Launched in 2008, the audio-streaming platform has grown to over 200 million monthly active users across the world. “Our goal is to empower creators and enable a really immersive listening experience for all of the consumers that we have today — and hopefully the consumers we’ll have in the future,” says Jai Chakrabarti, Director of Engineering, Infrastructure and Operations. An early adopter of microservices and Docker, Spotify had containerized microservices running across its fleet of VMs with a homegrown container orchestration system called Helios. By late 2017, it became clear that “having a small team working on the features was just not as efficient as adopting something that was supported by a much bigger community,” he says.
The team spent much of 2018 addressing the core technology issues required for a migration, which started late that year and is a big focus for 2019.
The biggest service currently running on Kubernetes takes about 10 million requests per second as an aggregate service and benefits greatly from autoscaling, says Site Reliability Engineer James Wen. Plus, he adds,
“Before, teams would have to wait for an hour to create a new service and get an operational host to run it in production, but with Kubernetes, they can do that on the order of seconds and minutes.” In addition, with Kubernetes’s bin-packing and multi-tenancy capabilities, CPU utilization has improved on average two- to threefold.
Nokia’s core business is building telecom networks end-to-end; its main products are related to the infrastructure, such as antennas, switching equipment, and routing equipment. “As telecom vendors, we have to deliver our software to several telecom operators and put the software into their infrastructure, and each of the operators have a bit different infrastructure,” says Gergely Csatari, Senior Open Source Engineer.
“There are operators who are running on bare metal. There are operators who are running on virtual machines. There are operators who are running on VMware Cloud and OpenStack Cloud.

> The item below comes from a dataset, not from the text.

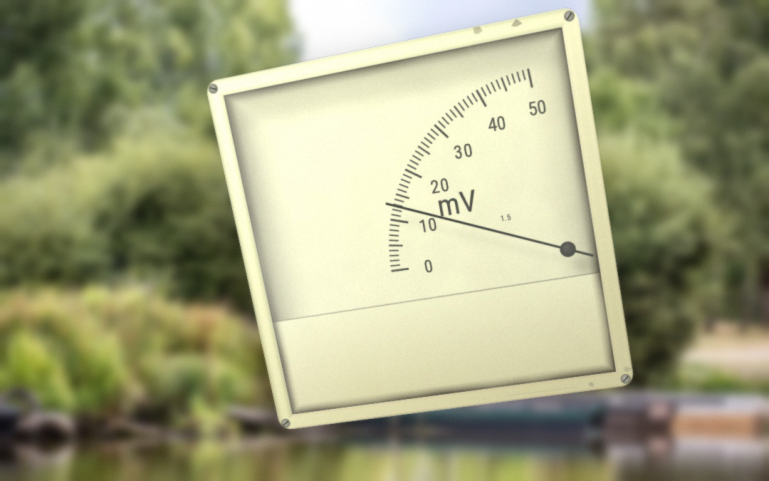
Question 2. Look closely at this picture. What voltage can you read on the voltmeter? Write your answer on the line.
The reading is 13 mV
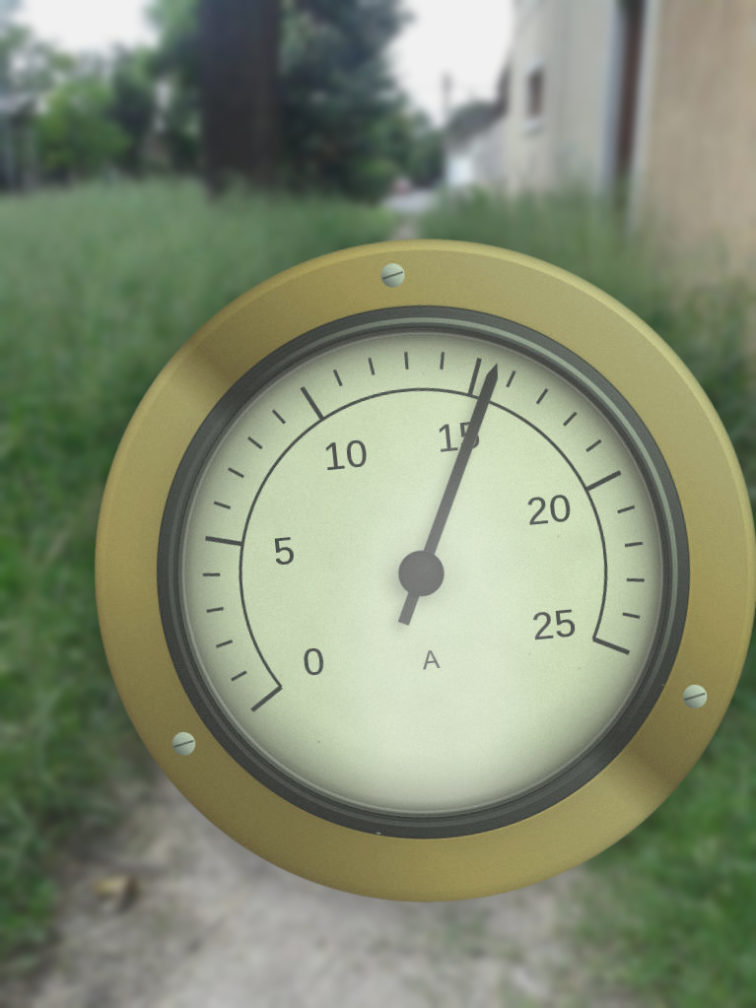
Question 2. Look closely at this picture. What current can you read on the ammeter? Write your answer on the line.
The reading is 15.5 A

We want to run the same product on all of these different infrastructures without changing the product itself.”
Kubernetes has enabled Nokia’s foray into 5G. “When you develop something that is part of the operator’s infrastructure, you have to develop it for the future, and Kubernetes and containers are the forward-looking technologies,” says Csatari.
The teams using Kubernetes are already seeing clear benefits. “By separating the infrastructure and the application layer, we have less dependencies in the system, which means that it’s easier to implement features in the application layer,” says Csatari.
And because teams can test the exact same binary artifact independently of the target execution environment, “we find more errors in early phases of the testing, and we do not need to run the same tests on different target environments, like VMware, OpenStack, or bare metal,” he adds. As a result, “we save several hundred hours in every release.”